12:31AWizzArdAh, again hg vs git? ;)
12:31AWizzArdThis whole discussion could be ended by a sweet version control system written in Clojure :)
12:31RaynesI haven't even installed a VCS yet.
12:31Chousukehg is fine, but I like having control over what branches I publish from a repo. :/
12:32AWizzArdI like to have different branches in different repos, and decide which of those repos I publish
12:32Chousukewith hg it seems I'd have to clone the repository every time I want a private branch... acceptable I guess, but not the way I want to work.
12:32Chousukewell, git obviously supports that as well :)
12:34Chousukethere's just rarely any need to clone a local repository because you can just branch.
12:45AWizzArdChousuke: it is very simple with hg and the typical workflow
12:45AWizzArdhg supports hard links, so those repositories won't eat much HD space
12:45Chousukegit does too
12:45AWizzArdin googles analysis they only noticed that git repos are bigger than hgs
12:46AWizzArdSo, that speaks more for hg in my opinion.
12:46AWizzArdIt is trivial to start a new repo, and the hosting services provide tools for that.
12:46Chousukebigger?
12:46AWizzArdas in "more hd space is used"
12:46ChousukeI thought they were about the same size.
12:47AWizzArdprobably not huge differences
12:47AWizzArdwhat surprised me was that cloning via http is much faster with hg
12:47AWizzArdGoogle measured about 8 seconds for their test repo with hg
12:47AWizzArdand 178 seconds with git
12:47Chousukeyeah, that's one thing hg has for it.
12:48Chousukegit has no good protocol for http cloning.
12:48AWizzArdAnyway, from the technical point of view both are too similar to see an obvious better candidate
12:48Chousukethey'll probably fix it in some future version though.
12:48Chousukeactually the first benchmark I find with google regarding repo size shows that git repos are smaller :/
12:49Chousukebut it's almost a year old. maybe hg has improved.
12:50Chousukehttp://vcscompare.blogspot.com/2008/06/git-mercurial-bazaar-repository-size.html anyway
12:50AWizzArdI think yes
12:51RaynesI can't believe I managed to spark a conversation about VCS's simply by saying I had switched to Linux. :o
12:51AWizzArdRaynes: yeah, good job
12:51Chousuke:P
12:51ChousukeRaynes: you mentioned git.
12:51Chousukethat's enough.
12:51AWizzArdif it is silent here mention git
12:52Raynes"What are the benefits of using Git?" I bet that phrase would make people talk in here who have never talked before.

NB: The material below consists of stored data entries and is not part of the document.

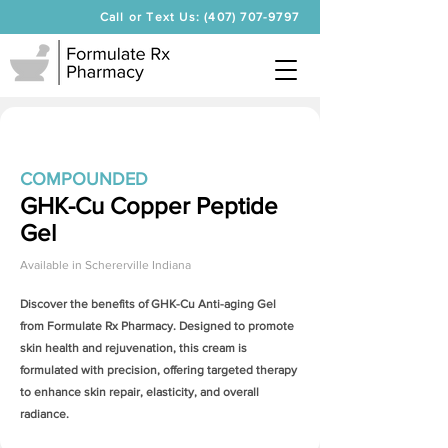
Call or Text Us: (407) 707-9797
COMPOUNDED
GHK-Cu Copper Peptide
Gel
Available in
Schererville Indiana
Discover the benefits of
GHK-Cu Anti-aging Gel
from Formulate Rx Pharmacy. Designed to promote
skin health and rejuvenation, this cream is
formulated with precision, offering targeted therapy
to enhance skin repair, elasticity, and overall
radiance.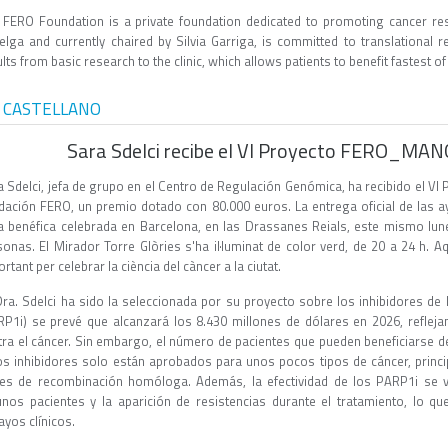
 FERO Foundation is a private foundation dedicated to promoting cancer res
elga and currently chaired by Silvia Garriga, is committed to translational
lts from basic research to the clinic, which allows patients to benefit fastest of
 CASTELLANO
Sara Sdelci recibe el VI Proyecto FERO_MA
a Sdelci, jefa de grupo en el Centro de Regulación Genómica, ha recibido el
dación FERO, un premio dotado con 80.000 euros. La entrega oficial de las 
a benéfica celebrada en Barcelona, en las Drassanes Reials, este mismo lunes
sonas. El Mirador Torre Glòries s'ha il·luminat de color verd, de 20 a 24 h. A
rtant per celebrar la ciència del càncer a la ciutat.
Dra. Sdelci ha sido la seleccionada por su proyecto sobre los inhibidores d
RP1i) se prevé que alcanzará los 8.430 millones de dólares en 2026, reflejan
tra el cáncer. Sin embargo, el número de pacientes que pueden beneficiarse d
os inhibidores solo están aprobados para unos pocos tipos de cáncer, princ
es de recombinación homóloga. Además, la efectividad de los PARP1i se ve
unos pacientes y la aparición de resistencias durante el tratamiento, lo q
ayos clínicos.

12:53AWizzArdI think git has won the popularity thing
12:53AWizzArdFor example in #git there sit around 500+ people, while in #mercurial we have 120 or so
12:53AWizzArdBut this does not seem to reflect the technical capability
12:54Chousukegit and hg are both good. I just think git is a bit better
12:54AWizzArdFor example git hosts as its maybe biggest project the Linux kernel with over 2,5 mio LOC
12:54AWizzArdhg has Mozilla with around 2,3 mio LOC
12:54Raynes:o
12:55ChousukeX.org uses git too
12:55clojurebotgit is http://www.github.com
12:55AWizzArdand not to forget OpenSolaris. Alone the OpenJDK has 6,5 mio LOC. So from that it seems that hg is capabale of holding big code bases.
12:55Chousukethough X is modularised into several repos nowadays
12:56AWizzArdWould be cool if Rich would switch to hg which is now available on Google.

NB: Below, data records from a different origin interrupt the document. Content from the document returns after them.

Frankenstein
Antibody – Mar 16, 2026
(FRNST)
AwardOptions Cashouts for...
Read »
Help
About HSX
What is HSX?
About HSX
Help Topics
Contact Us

12:56ChousukeI wouldn't mind that at all :)
12:56AWizzArdI also already said: if the choice is hg or git instead of svn, then both options are a win
12:56Chousukeyeah :P
12:57AWizzArdBut Rich will also have tool support in mind
12:57AWizzArdtechnicaly speaking hg and git seem to be very similar
12:58AWizzArdIn 2010 someone will start Clojanarian - the next VCS
12:58Chousuke:P
13:00RaynesYes, I will, and it will be called Verjure.

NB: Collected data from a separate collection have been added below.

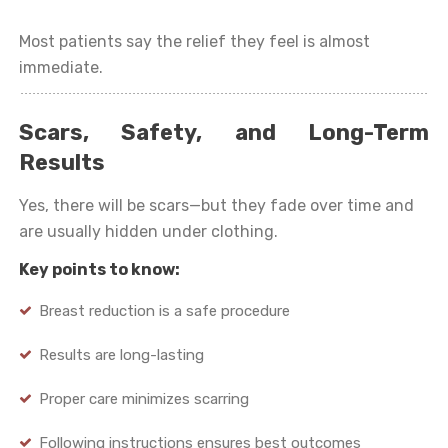
Most patients say the relief they feel is almost
immediate.
Scars, Safety, and Long-Term
Results
Yes, there will be scars—but they fade over time and
are usually hidden under clothing.
Key points to know:
Breast reduction is a safe procedure
Results are long-lasting
Proper care minimizes scarring
Following instructions ensures best outcomes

13:03RaynesOr, Jursion. JCS Jursion Control System.
13:06RaynesCVCS Clojure Version Control System.
13:07Drakesonjust build a java/clojure version that reads and writes to the .git directory and uses git protocols, and everyone will be happy.
13:08Chousukeyou mean http://www.jgit.org/ ? :P
13:08RaynesBut, I'd rather just trump Git in general.
13:10Drakesondoes it work well, then?
13:10Drakesonis it actively maintained?
13:13alvivihttp://hgbook.red-bean.com/read/preface.html#id412633 more git vs hg flame :P
13:14Chousukeand out of date :P
13:30AWizzArdThat Google decided to go with hg tells a lot :)
13:32Drakesonsuch as it is easier to deploy hg in a python environment
13:32Drakesonnot to forget that they have a great set of tools around git (gerrit, etc.)
13:38AWizzArdSo git as a set of C programs and shell scripts can make sense for the Linux kernel
13:39unlink1Why do I get a reflection warning from (defn f [o] (.toString o))?
13:39AWizzArdbut things like Mozilla and the OpenJDK or Python decided to go the hg route.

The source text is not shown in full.